• _About this exercise_:
Give back each entry unchanged, minus pictures.

※ ※ ※

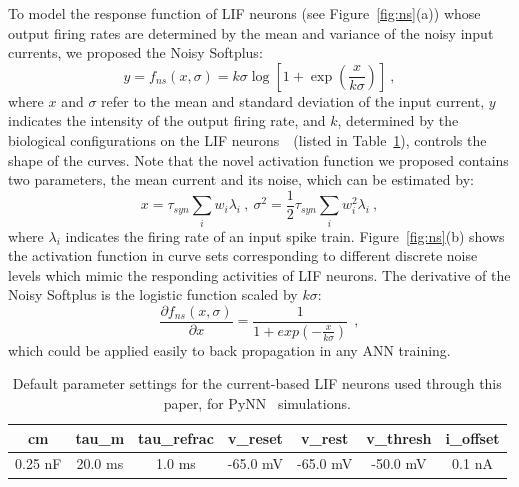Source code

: \documentclass{article}
\begin{document}
	To model the response function of LIF neurons (see Figure~\ref{fig:ns}(a)) whose output firing rates are determined by the mean and variance of the noisy input currents, we proposed the Noisy Softplus:
	\begin{equation}
	y = f_{ns}(x, \sigma) = k \sigma \log [1 + \exp(\frac{x}{k \sigma})]~,
	\label{equ:nsp}
	\end{equation}
	where $x$ and $\sigma$ refer to the mean and standard deviation of the input current, $y$ indicates the intensity of the output firing rate, and $k$, determined by the biological configurations on the LIF neurons~\cite{liu2016noisy}~(listed in Table~\ref{tbl:pynnConfig}), controls the shape of the curves.
	Note that the novel activation function we proposed contains two parameters, the mean current and its noise, which can be estimated by:
	\begin{equation}
	x = \tau_{syn}\sum_i w_i\lambda_{i}~, ~\sigma^2=\frac{1}{2}\tau_{syn}\sum_i w_i^2\lambda_{i}~,
	\label{equ:distr}
	\end{equation}
	where $\lambda_i$ indicates the firing rate of an input spike train.
	Figure~\ref{fig:ns}(b) shows the activation function in curve sets corresponding to different discrete noise levels which mimic the responding activities of LIF neurons.
	The derivative of the Noisy Softplus is the logistic function scaled by $k\sigma$:
	\begin{equation}
	\frac{\partial f_{ns}(x,\sigma)}{\partial x} = \frac{1}{1+exp(-\frac{x}{k\sigma})}~~,
	\label{equ:logist}
	\end{equation}	
	which could be applied easily to back propagation in any ANN training.
	
	\begin{table}[thb]
		\centering
		\caption{\label{tbl:pynnConfig}Default parameter settings for the current-based LIF neurons used through this paper, for PyNN~\cite{davison2008pynn} simulations.}
		\bgroup
		\def\arraystretch{1.4}
		\begin{tabular}{c c c c c c c}
			cm & tau\_m & tau\_refrac & v\_reset & v\_rest& v\_thresh & i\_offset \\
			\hline
			0.25 nF & 20.0 ms & 1.0 ms & -65.0 mV & -65.0 mV & -50.0 mV &  0.1 nA 
		\end{tabular}
		\egroup
	\end{table}
	
\end{document}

※ ※ ※

• _Answer_:
Source code

: \documentclass{article}
\begin{document}
	To model the response function of LIF neurons (see Figure~\ref{fig:ns}(a)) whose output firing rates are determined by the mean and variance of the noisy input currents, we proposed the Noisy Softplus:
	\begin{equation}
	y = f_{ns}(x, \sigma) = k \sigma \log [1 + \exp(\frac{x}{k \sigma})]~,
	\label{equ:nsp}
	\end{equation}
	where $x$ and $\sigma$ refer to the mean and standard deviation of the input current, $y$ indicates the intensity of the output firing rate, and $k$, determined by the biological configurations on the LIF neurons~\cite{liu2016noisy}~(listed in Table~\ref{tbl:pynnConfig}), controls the shape of the curves.
	Note that the novel activation function we proposed contains two parameters, the mean current and its noise, which can be estimated by:
	\begin{equation}
	x = \tau_{syn}\sum_i w_i\lambda_{i}~, ~\sigma^2=\frac{1}{2}\tau_{syn}\sum_i w_i^2\lambda_{i}~,
	\label{equ:distr}
	\end{equation}
	where $\lambda_i$ indicates the firing rate of an input spike train.
	Figure~\ref{fig:ns}(b) shows the activation function in curve sets corresponding to different discrete noise levels which mimic the responding activities of LIF neurons.
	The derivative of the Noisy Softplus is the logistic function scaled by $k\sigma$:
	\begin{equation}
	\frac{\partial f_{ns}(x,\sigma)}{\partial x} = \frac{1}{1+exp(-\frac{x}{k\sigma})}~~,
	\label{equ:logist}
	\end{equation}	
	which could be applied easily to back propagation in any ANN training.
	
	\begin{table}[thb]
		\centering
		\caption{\label{tbl:pynnConfig}Default parameter settings for the current-based LIF neurons used through this paper, for PyNN~\cite{davison2008pynn} simulations.}
		\bgroup
		\def\arraystretch{1.4}
		\begin{tabular}{c c c c c c c}
			cm & tau\_m & tau\_refrac & v\_reset & v\_rest& v\_thresh & i\_offset \\
			\hline
			0.25 nF & 20.0 ms & 1.0 ms & -65.0 mV & -65.0 mV & -50.0 mV &  0.1 nA 
		\end{tabular}
		\egroup
	\end{table}
	
\end{document}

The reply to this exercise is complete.